I'm looking for feedback on my answer to the following question (if my proof has holes in it, etc.) In particular, I've tacitly assumed that ψ is real. Does this extend naturally to complex ψ? Or don't I have to worry about that?

Problem 2.2 from Griffiths' Intro to QM:

Show that E must exceed the minimum value of V(x) for every normalizable solution to the time-independent Schrodinger equation. What is the classical analog to this statement? Hint: Rewrite Equation 2.4 in the form
$$\frac{d^2\psi}{dx^2} = \frac{2m}{\hbar^2} [V(x) - E]\psi;$$
if $E < V_\text{min}$, then ψ and its second derviative always have the same sign—argue that such a function cannot be normalized.

My attempt:
Assume both $E < V_\text{min}$ and ψ is normalizable. Then, as stated in the question, ψ and $\frac{d^2\psi}{dx^2}$ always have the same sign. Moreover, normalizability requires that
$$\lim_{x \rightarrow \infty} \psi = 0 \qquad \text{and} \qquad \lim_{x \rightarrow -\infty} \psi = 0.$$
ψ cannot be zero everywhere (which is not normalizable), and must therefore either have a non-zero global maximum or a non-zero global minimum (or both). Moreover, since ψ asymptotes to zero at both ends, we can say that ψ must have either a positive global maximum, or a negative global minimum (or both).
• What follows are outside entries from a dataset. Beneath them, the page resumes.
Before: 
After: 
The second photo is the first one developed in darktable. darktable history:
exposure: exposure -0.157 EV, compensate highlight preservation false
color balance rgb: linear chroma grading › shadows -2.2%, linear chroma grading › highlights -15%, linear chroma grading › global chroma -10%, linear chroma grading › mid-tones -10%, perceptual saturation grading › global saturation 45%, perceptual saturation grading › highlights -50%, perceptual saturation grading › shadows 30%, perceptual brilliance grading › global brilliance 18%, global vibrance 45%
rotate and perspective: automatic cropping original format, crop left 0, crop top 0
Suppose ψ has a positive global maximum at $x=x_\text{max}$ . Then $\psi(x_\text{max})$ is positive, and because $E<V_\text{min}$, so is $\frac{d^2}{dx^2}\psi(x_\text{max})$. But $\frac{d^2}{dx^2}\psi(x_\text{max})$ must be negative, since it is a local (as well as a global) maximum. Contradiction.

Similarly (by exchanging all ‘maximum’s with ‘minimum’s and all ‘positive’s with ‘negative’s), ψ cannot have a negative global minimum. This contradiction allows us to say that if $E<V_\text{min}$, then ψ is not normalizable. QED

2. May 28, 2013

### aim1732

The proof automatically generalizes to complex ψ because the real and complex parts of the wave function must separately go to zero at ±∞ while satisfying the condition of signs you talk about so well separately.So it should hold.An interesting thing to note probably is that this is true only because the TISE is linear.